Our home was 7 miles and long distance from my parents in a new housing development. Maybe we would finally become a complete family. He changed jobs, out of our county and was spending a lot of time at a local bar in the area, drinking alcohol and meeting women in bars, which seemed to be first and foremost in his life. In one of his drunken frenzies, I became pregnant with our third daughter and she was born in 1966. In my mind, I had been contemplating divorce and another child was the last thing I needed if I was going to get out of my marriage. I remember the day I called the hospital and they informed that I was definitely pregnant. In time, I accepted the pregnancy and couldn't wait until the day I had another sweet baby to take care of and the day she was born became the third greatest day of my life.

I enjoyed our children daily and was always involved in their school, after school, church, and summer activities. The four of us became the family. He was running up bar tabs in our county and surrounding counties. I went to one bar that wasn't very far from us and asked that they stop giving him credit for drinking and if he didn't have the money to pay cash, to refuse to give him the credit because he was taking our tax refund check and paying off his bar tabs.
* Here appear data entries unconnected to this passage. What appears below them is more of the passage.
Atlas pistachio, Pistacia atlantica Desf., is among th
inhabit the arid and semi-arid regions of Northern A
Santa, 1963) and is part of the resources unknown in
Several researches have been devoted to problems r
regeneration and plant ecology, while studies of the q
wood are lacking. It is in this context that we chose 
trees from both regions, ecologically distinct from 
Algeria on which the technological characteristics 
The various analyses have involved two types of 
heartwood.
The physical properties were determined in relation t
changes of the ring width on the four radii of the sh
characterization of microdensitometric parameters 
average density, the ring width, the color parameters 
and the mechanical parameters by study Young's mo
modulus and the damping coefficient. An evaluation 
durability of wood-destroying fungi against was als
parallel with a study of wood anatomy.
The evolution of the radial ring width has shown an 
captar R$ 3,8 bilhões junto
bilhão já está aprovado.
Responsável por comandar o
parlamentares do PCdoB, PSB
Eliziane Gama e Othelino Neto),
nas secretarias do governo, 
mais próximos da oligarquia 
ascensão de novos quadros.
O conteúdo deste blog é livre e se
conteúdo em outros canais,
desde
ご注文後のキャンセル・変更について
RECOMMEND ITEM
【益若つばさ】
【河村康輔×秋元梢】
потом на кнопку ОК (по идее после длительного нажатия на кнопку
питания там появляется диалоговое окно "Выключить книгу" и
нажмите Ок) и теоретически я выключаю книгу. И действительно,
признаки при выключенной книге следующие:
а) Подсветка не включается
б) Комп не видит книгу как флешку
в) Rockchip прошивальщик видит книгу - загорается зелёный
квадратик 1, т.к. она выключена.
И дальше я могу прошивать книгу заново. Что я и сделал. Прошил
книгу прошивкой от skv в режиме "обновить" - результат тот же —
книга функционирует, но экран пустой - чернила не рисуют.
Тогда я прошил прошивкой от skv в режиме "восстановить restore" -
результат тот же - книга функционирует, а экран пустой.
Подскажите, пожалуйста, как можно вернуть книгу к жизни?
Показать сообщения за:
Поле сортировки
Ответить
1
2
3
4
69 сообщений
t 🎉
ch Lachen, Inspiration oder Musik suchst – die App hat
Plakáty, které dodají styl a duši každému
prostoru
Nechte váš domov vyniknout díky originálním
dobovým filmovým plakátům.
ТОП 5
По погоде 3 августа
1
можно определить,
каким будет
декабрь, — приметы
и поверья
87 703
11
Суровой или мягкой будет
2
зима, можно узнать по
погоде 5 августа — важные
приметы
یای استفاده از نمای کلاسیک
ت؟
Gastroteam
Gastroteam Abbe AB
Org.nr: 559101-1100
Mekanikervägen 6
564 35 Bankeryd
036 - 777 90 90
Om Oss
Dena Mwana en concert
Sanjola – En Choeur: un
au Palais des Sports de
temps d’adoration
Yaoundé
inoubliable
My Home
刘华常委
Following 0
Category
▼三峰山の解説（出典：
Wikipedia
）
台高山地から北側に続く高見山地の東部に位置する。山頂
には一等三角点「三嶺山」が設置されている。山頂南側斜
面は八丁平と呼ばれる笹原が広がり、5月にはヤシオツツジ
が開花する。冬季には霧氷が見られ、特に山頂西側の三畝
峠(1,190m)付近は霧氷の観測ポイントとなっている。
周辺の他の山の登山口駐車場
I was told by the female owner of the bar to get out of her establishment and to mind my own business. She told me to go home and take care of my children and they would take care of their business. They were stuck with a very large bar tab that I refused to pay in later years as I was approached in the parking lot of a bank and the owner asked me if I knew where he was living. I'm sure my comment back to her was not the nicest comment I could have made to her. But it was another great day!!

In 1975, he had taken a voluntary lay-off from a good paying job and ended up with a few thousand dollars in benefits. This money never made it home to pay bills, he drank it up or gave it away. Did you know that employers don't come knocking on your door or call you on the telephone and ask you to work for them? He didn't either because he wasn't looking for employment, he was sitting at the bar where they told me to get out. Finally with a lot of squabbling between us, he decided he was going to move back to our home town and live with his parents for a while. We divorced in 1976. He remarried once, divorced again and then lived with his parents until 2001 when his mother passed away. He was finally on his own and moved in with his girlfriend.

Life was great. I was no longer looking out the window for a car to drive up with a drunken husband in it or a police car driving up with the information that he had been in a terrible wreck because he was so drunk he couldn't make it home. I wasn't receiving hang up telephone calls when I answered the phone from the women he was running around with. All the utility bills were paid to date and when I came home from work there wasn't a 24 hour notice of disconnection hanging on the front door. The bills were paid, the kids and I were happy and life was great. Even though he is their father and in their own way, they love him, they often said in later years, 'why did you wait so long mom?' Another mistake!!

Now, life has changed for everybody. The kids are grown, married, have children and lives of their own. Mom has remarried and is very happy with her life.

Dad passed away on September 10, 2008 in a nursing facility in Bellefontaine. He had had Alzheimer's for several years and died of pneumonia, for those of you that know him.